‘Innovate or die’ is a phrase often used to describe the approach brands must take to stay ahead in an ultra-competitive market characterised by rapidly changing consumer demand.
However, the way companies go about driving new product development depends very much on their structure, priorities and where marketing sits within the innovation journey.
Marketing’s influence is key to ensuring new offerings fit with a strategy determined by customers’ needs, so companies aren’t stuck trying to sell something for which there is no demand. But brands have to balance being insight-driven with being able to launch products that no focus group would ever think to suggest.
Brands are taking new approaches to this problem all the time, as PepsiCo recently showed with its efforts to develop an ecommerce-only healthy squash brand Drinkfinity, which launched in March. The Drinkfinity team was set up to mirror the way a startup operates, all the way from innovation to execution. The team worked entirely independently from the rest of PepsiCo, using a separate office and working with different manufacturers.
********************
LIST OF TASKS »
**A.** Reproduce the passage on brand innovation between "However, the way" and "the innovation journey.", inclusive.
**B.** In the passage on brand innovation, in which month did Drinkfinity launch?
The material after the passage on brand innovation is separate from it.

(Extracted data entries)
********************
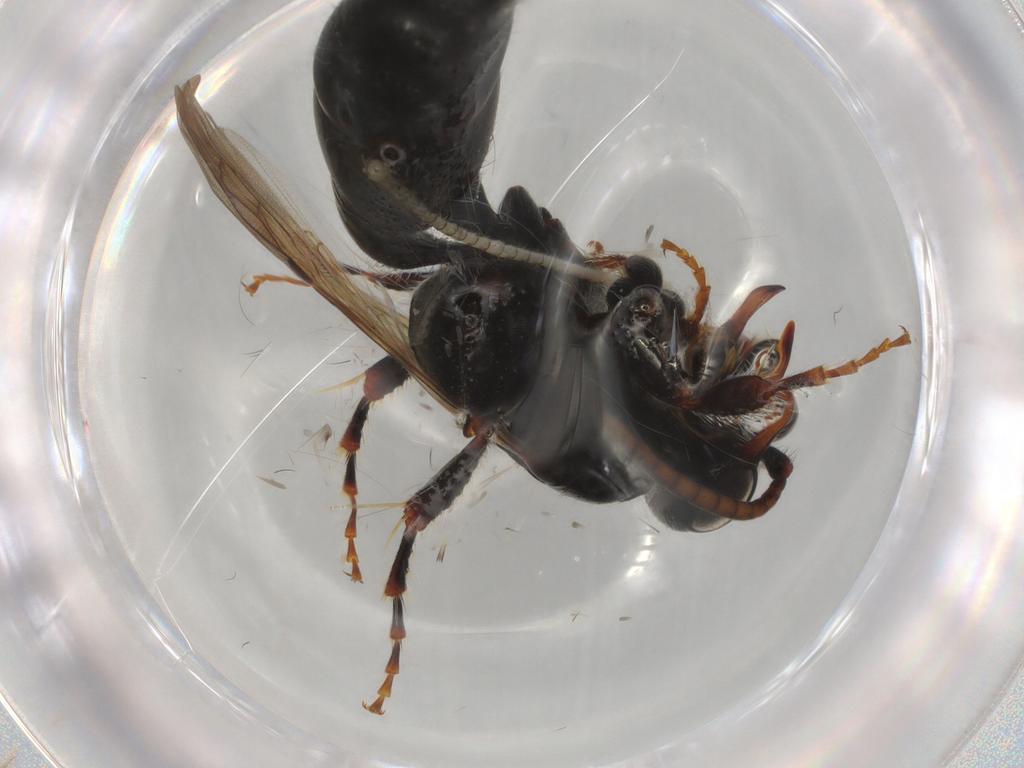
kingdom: Animalia
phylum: Arthropoda
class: Insecta
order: Hymenoptera
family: Tiphiidae
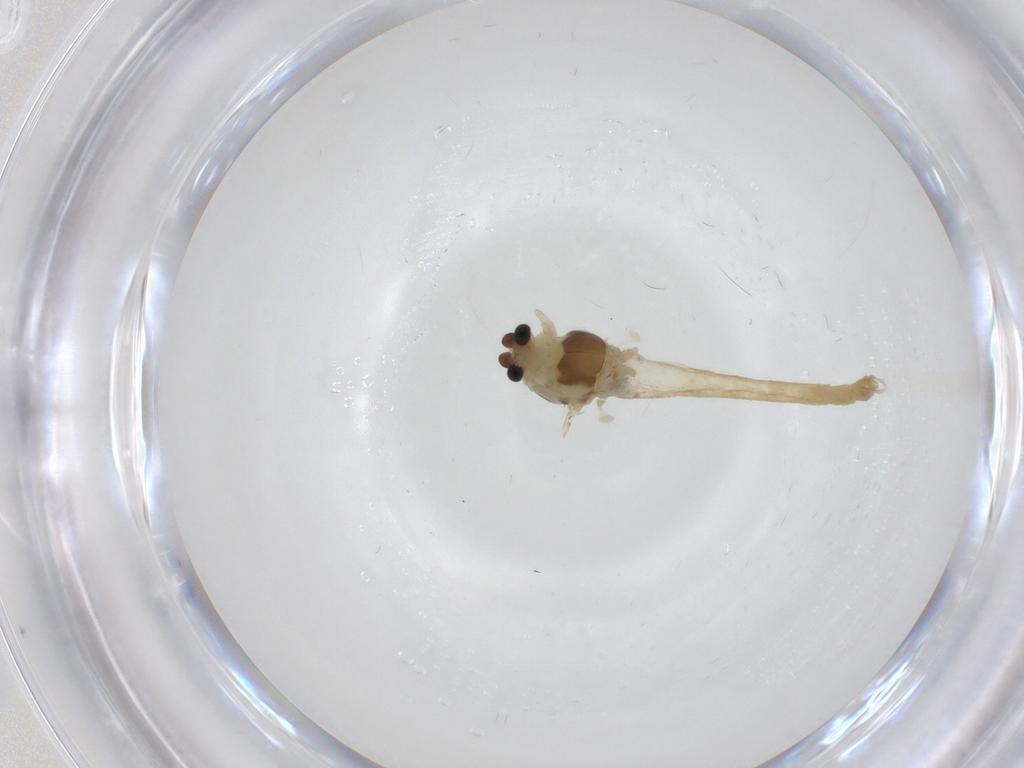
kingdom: Animalia
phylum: Arthropoda
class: Insecta
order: Diptera
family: Chironomidae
********************
SOLVED PROBLEMS »
**A.**
However, the way companies go about driving new product development depends very much on their structure, priorities and where marketing sits within the innovation journey.

**B.** Drinkfinity launched in March.